Düşünelim: Rahmi sağlıklı, iltihapsız, tam bir jinekolojik hijyen huzur ve refah içinde olan kadının, huzurlu rahim ortamında gelişen bir bebek ile rahmi yorgun, İltihaplı, miyomlu, polipli, terse – yana yatmış, şekli bozulmuş, kanser kist üretmiş ve varislerle mücadele eden bir annenin ramindeki bebeği ile aynı olabilir mi? İlk bebek, temiz bir başlangıcın sembolü iken, diğer bebek zorlu koşulların ( survivor – hayatta kalma mücadelesi) içinde doğar. İyi muameleye maruz kalan bir bebeğin hayata bakışı ile zorluklarla doğan ( kötü muameleye maruz kalmış) bir bebeğin ruh hali, beyin ahlak alanlarının gelişimi aynı mıdır? Elbette ki, doğum öncesi (rahim içi) süreç, ahlakın ilk ve en derin temellerinin atıldığı dönemdir; bu yüzden ahlakı sadece doğum sonrasına odaklayarak, insanın en önemli dönemini görmezden gelmek, ahlaka yapılmış bir haksızlıktır.
Bizim hastalık olarak gördüğümüz, dayanır sabreder diye umut ederek kendimizi kandırdığımı süreç ; aslında bebeğin kötü muameleye maruz kalmasıdır. Kötü muameleye maruz kalmış ; sesi çıkmamış, derdini anlatamamış birisinin merhamet, şefkat, cömertlik, empati, dürüstlük çalışkanlık etiketi ne kadar gelişir?

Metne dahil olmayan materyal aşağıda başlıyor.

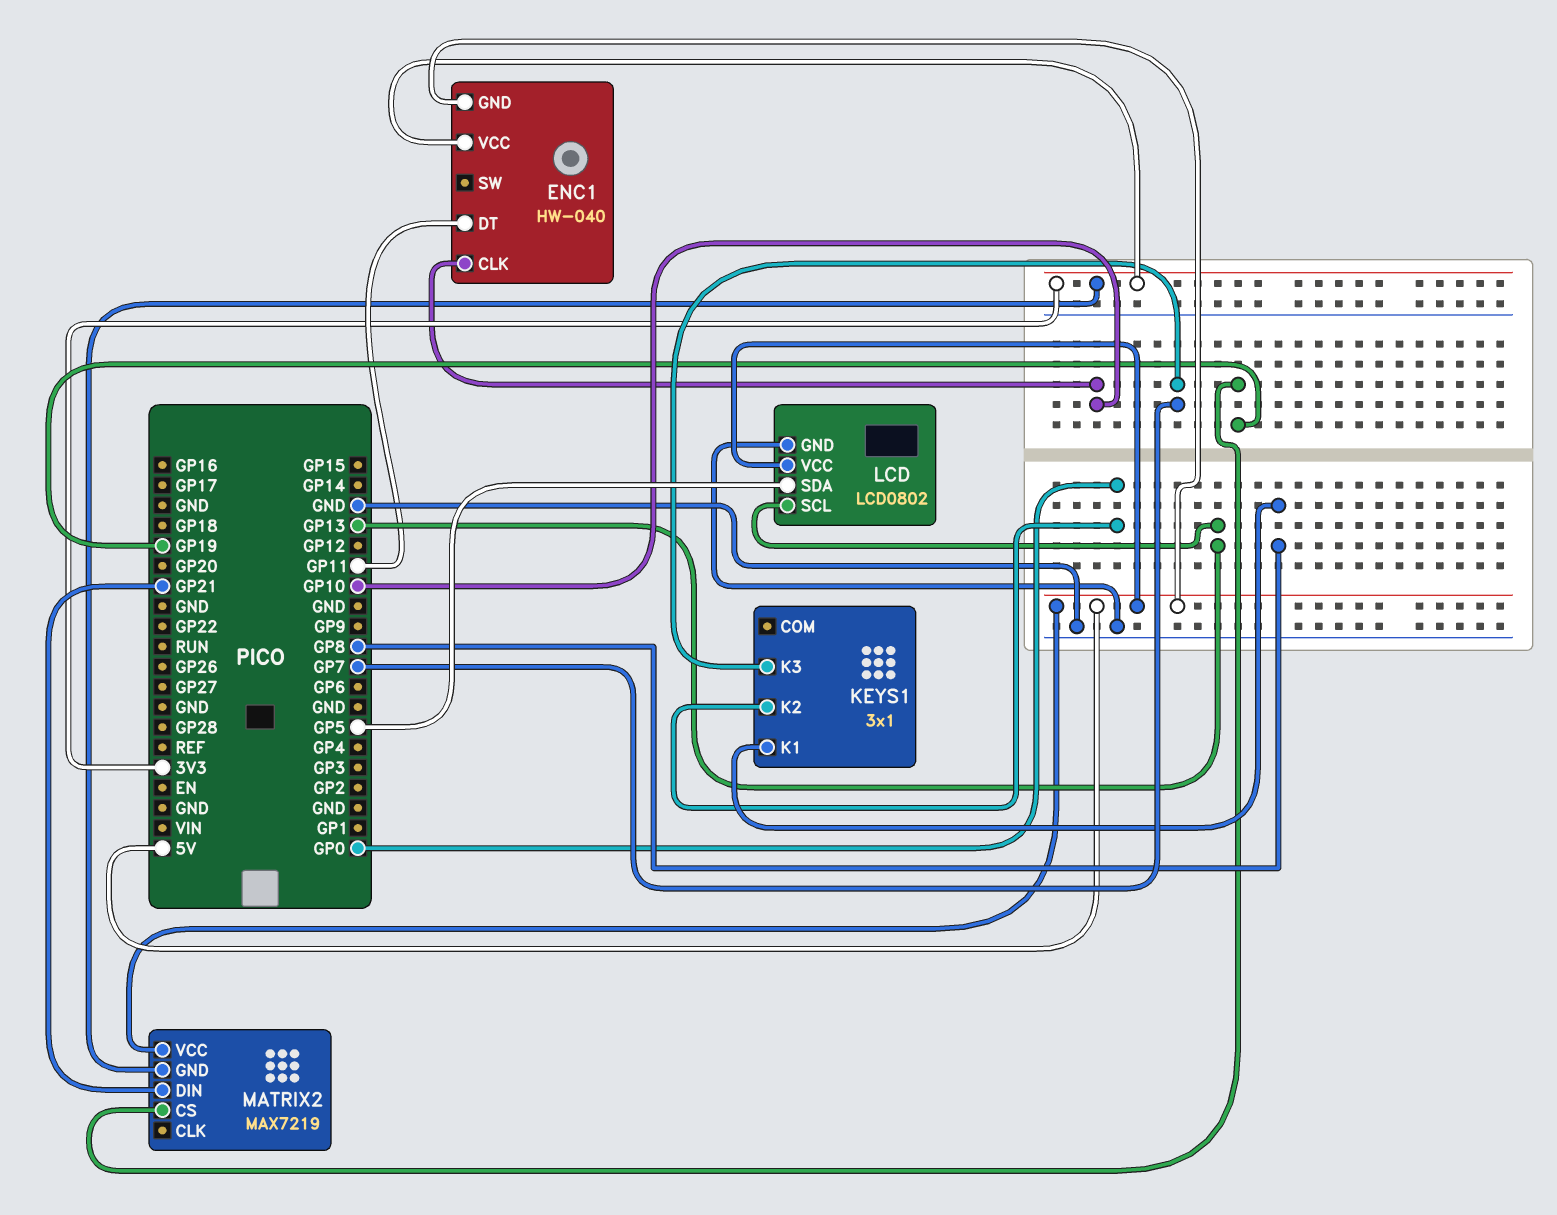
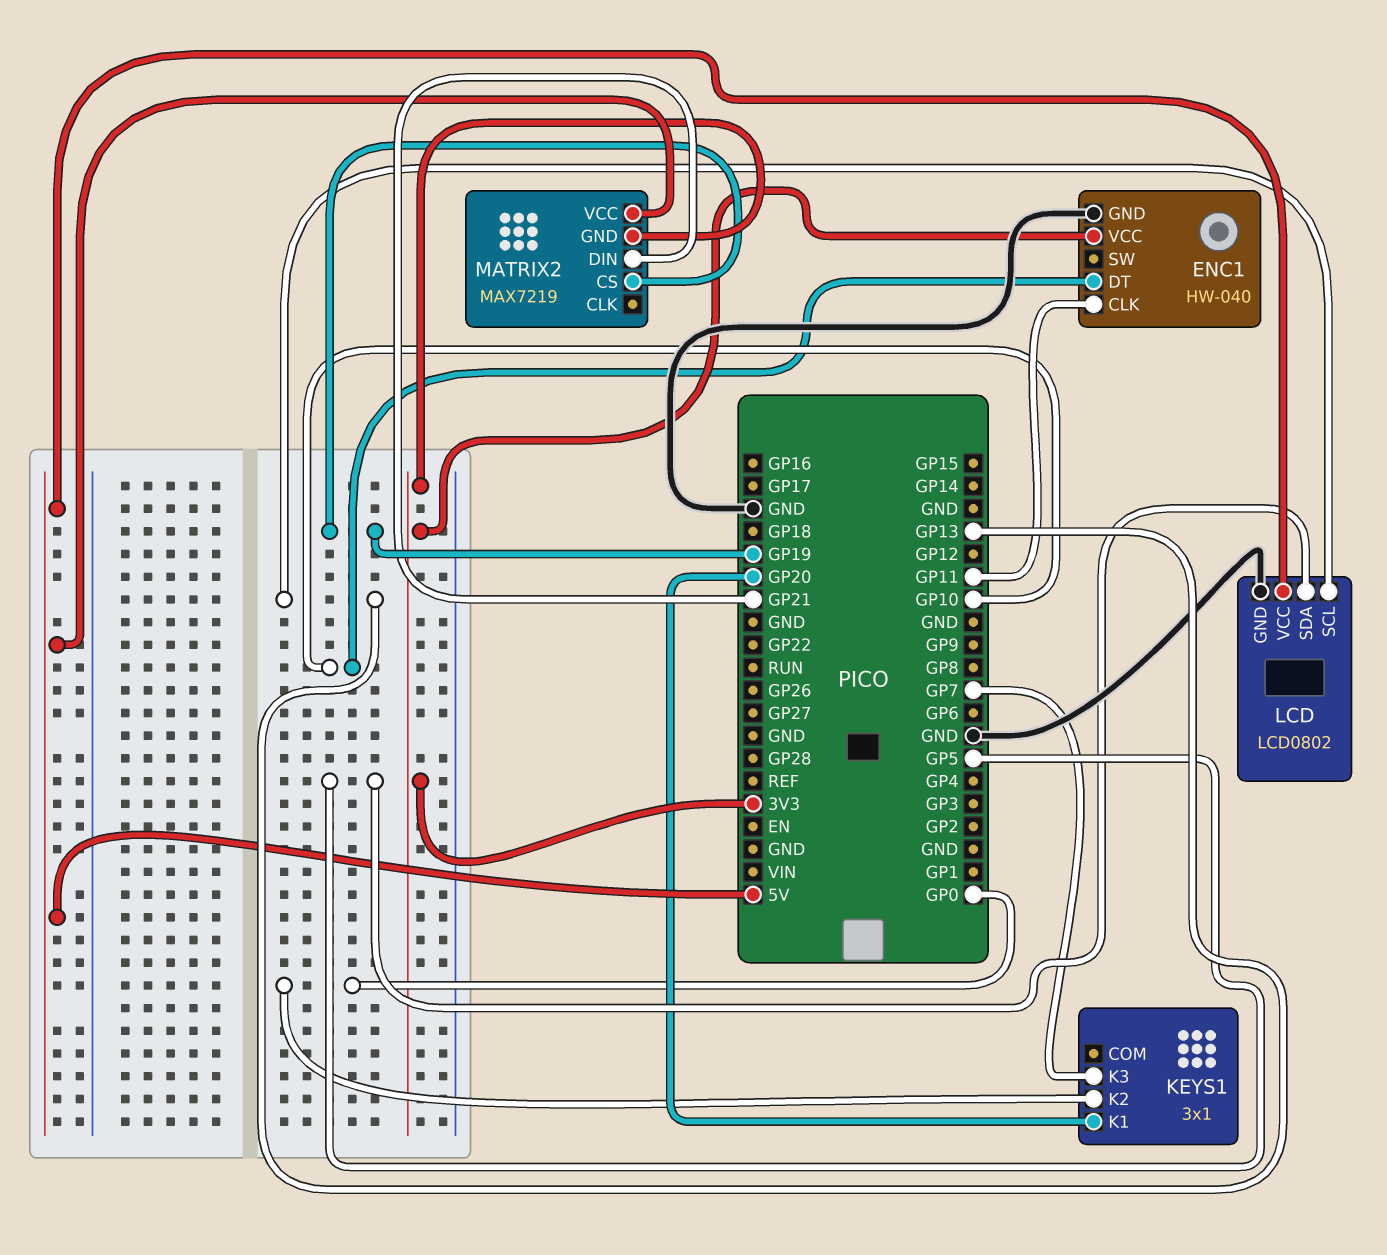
ENC1 pin CLK: GP10 -> GP11
ENC1 pin DT: GP11 -> GP10
ENC1 pin GND: 5V -> GND
KEYS1 pin K1: GP8 -> GP20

O yüzden ahlaklı bireyler çıksın istiyorsak, doğum yapınca değil, daha gebeliği zihinsel olarak düşününce eski hayatımıza aynen, hiç bir şey olmamış gibi devam etmemeliyiz. Derhal kendimizi zihinsel, bedensel, maddi olarak hazır ettikten sonra gebeliğe girmeliyiz.
Bunu kadınlarımızın %99.99 u yapmıyor.
Ahlaksızlığın yapıldığı bir ilk adımdan ahlak çıkar mı?